Bonne journée: les réfugiés du Tampa ont été transbordés sur un navire de guerre australien, Ariel Sharon rencontre Poutine à Moscou, Expo.02 publie une BD pédagogique et je viens de lire «Plateforme» de Michel Houellebecq.

Ce qui n’est pas furieusement original, j’en conviens. Depuis qu’a sonné l’heure de la rentrée littéraire, le vrai problème serait plutôt de savoir comment échapper au déluge Houellebecq: à la radio, dans les journaux, partout le nom de l’écrivain est associé à des rumeurs de sexisme, racisme, cynisme, charlatanisme ou priapisme. Dans cet été finissant, cela lui confère une notoriété à rendre malade de jalousie un héros du «Loft».

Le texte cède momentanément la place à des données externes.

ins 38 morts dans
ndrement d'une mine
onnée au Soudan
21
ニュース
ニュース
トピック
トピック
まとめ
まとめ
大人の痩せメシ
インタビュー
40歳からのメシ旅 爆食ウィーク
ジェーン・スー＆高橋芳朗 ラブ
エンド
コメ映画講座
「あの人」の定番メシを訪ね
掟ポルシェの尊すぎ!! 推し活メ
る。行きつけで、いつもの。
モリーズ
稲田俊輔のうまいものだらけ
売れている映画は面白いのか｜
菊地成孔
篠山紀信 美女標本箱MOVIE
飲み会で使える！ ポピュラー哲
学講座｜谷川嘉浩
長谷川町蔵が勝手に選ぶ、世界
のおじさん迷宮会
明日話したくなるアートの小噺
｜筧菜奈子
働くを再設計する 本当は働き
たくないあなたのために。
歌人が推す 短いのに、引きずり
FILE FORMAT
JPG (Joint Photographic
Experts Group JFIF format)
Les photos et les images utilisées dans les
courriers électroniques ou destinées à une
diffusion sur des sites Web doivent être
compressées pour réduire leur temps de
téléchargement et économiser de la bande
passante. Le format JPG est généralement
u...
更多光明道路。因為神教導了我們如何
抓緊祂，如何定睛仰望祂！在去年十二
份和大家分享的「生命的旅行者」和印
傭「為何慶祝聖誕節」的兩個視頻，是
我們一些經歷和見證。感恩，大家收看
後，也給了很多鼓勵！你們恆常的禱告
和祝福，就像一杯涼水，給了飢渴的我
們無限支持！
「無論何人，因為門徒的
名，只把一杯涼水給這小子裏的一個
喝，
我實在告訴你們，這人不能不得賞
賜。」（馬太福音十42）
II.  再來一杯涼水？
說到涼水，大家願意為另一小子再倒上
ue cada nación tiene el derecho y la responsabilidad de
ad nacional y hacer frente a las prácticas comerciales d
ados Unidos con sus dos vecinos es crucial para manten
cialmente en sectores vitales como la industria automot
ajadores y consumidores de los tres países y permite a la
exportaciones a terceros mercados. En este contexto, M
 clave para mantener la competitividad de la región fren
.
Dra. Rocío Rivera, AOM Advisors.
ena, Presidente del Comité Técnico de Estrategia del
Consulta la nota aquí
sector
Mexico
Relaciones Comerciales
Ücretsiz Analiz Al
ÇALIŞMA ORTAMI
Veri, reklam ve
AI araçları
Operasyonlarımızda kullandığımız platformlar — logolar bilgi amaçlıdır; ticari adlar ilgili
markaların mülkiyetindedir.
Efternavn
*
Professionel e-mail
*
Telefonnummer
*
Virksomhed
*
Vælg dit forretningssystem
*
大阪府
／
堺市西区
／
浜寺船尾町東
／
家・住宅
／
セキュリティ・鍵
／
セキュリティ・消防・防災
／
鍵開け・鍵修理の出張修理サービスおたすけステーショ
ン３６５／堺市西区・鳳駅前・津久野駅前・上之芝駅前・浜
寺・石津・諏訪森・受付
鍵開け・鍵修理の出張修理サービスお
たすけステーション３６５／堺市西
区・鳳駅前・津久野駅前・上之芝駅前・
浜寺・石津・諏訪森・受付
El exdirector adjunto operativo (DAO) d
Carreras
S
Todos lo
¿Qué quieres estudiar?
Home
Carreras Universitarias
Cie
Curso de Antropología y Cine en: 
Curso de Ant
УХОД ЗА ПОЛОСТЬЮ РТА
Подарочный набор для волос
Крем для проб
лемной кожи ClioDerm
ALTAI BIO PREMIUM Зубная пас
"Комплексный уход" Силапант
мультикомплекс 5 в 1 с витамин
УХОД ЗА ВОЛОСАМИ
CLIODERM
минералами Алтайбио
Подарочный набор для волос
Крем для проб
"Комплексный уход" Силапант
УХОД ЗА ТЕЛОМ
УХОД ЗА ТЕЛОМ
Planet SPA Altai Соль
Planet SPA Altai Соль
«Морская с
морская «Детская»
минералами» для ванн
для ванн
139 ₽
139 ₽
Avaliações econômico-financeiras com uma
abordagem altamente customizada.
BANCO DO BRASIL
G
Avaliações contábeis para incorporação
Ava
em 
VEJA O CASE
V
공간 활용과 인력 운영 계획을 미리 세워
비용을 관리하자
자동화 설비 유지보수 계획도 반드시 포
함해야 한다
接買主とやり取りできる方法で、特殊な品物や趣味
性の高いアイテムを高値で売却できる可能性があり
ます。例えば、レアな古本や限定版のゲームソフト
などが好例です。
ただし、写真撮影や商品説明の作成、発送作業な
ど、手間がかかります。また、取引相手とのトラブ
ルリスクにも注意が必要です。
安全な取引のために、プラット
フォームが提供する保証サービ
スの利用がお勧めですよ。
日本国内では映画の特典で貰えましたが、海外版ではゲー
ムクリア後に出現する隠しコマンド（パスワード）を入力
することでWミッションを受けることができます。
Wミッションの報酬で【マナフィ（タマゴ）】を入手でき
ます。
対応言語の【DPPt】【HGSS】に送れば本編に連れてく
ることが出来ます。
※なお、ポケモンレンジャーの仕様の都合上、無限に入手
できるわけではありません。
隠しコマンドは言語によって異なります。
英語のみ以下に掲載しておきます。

L’objet du scandale? Un prétendu éloge du tourisme sexuel. Une affaire que le «Guide du routard» voudrait régler devant les tribunaux… Pas une émission, pas un article qui ne cite en effet la page 58 de «Plateforme», où les auteurs du fameux guide sont traités de «connards humanitaires protestants», et je m’en serais bien sûr voulu d’y faire exception.

Je ne discuterai pas le bien-fondé éthique ou religieux de la définition. Sur le plan littéraire, en revanche, le romancier me semble avoir raison: le style copain-copain du «Routard», serti de minauderies pseudo-confidentielles, est une véritable infection. Ne serait-ce que pour le geste de son personnage, qui balance le guide au fond d’une poubelle, Michel Houellebecq mérite notre sympathie.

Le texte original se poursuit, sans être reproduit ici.